▶
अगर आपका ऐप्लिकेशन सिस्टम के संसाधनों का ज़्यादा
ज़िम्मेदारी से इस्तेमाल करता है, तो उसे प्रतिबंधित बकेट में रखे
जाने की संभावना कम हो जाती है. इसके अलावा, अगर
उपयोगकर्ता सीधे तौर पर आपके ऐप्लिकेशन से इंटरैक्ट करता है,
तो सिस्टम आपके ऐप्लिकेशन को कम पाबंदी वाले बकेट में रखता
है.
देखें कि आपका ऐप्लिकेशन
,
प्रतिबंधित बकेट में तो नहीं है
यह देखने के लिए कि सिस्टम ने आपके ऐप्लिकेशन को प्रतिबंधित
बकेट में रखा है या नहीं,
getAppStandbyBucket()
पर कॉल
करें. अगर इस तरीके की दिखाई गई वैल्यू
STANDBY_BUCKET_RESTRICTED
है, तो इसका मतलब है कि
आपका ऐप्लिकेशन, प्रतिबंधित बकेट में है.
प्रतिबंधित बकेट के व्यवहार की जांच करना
◀
▶
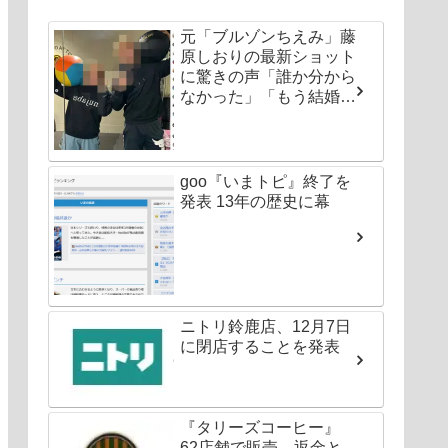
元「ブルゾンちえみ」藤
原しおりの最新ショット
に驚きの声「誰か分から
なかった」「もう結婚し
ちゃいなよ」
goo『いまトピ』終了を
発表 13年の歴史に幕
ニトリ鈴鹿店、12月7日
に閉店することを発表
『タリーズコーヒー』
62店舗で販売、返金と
◀
→ **Your instructions**
Return exactly, and only, the lines above starting at the line that contains "ज़िम्मेदारी से इस्तेमाल" and ending at the line that contains "प्रतिबंधित बकेट के व्यवहार की जांच करना".

→ **Finished task**
ज़िम्मेदारी से इस्तेमाल करता है, तो उसे प्रतिबंधित बकेट में रखे
जाने की संभावना कम हो जाती है. इसके अलावा, अगर
उपयोगकर्ता सीधे तौर पर आपके ऐप्लिकेशन से इंटरैक्ट करता है,
तो सिस्टम आपके ऐप्लिकेशन को कम पाबंदी वाले बकेट में रखता
है.
देखें कि आपका ऐप्लिकेशन
,
प्रतिबंधित बकेट में तो नहीं है
यह देखने के लिए कि सिस्टम ने आपके ऐप्लिकेशन को प्रतिबंधित
बकेट में रखा है या नहीं,
getAppStandbyBucket()
पर कॉल
करें. अगर इस तरीके की दिखाई गई वैल्यू
STANDBY_BUCKET_RESTRICTED
है, तो इसका मतलब है कि
आपका ऐप्लिकेशन, प्रतिबंधित बकेट में है.
प्रतिबंधित बकेट के व्यवहार की जांच करना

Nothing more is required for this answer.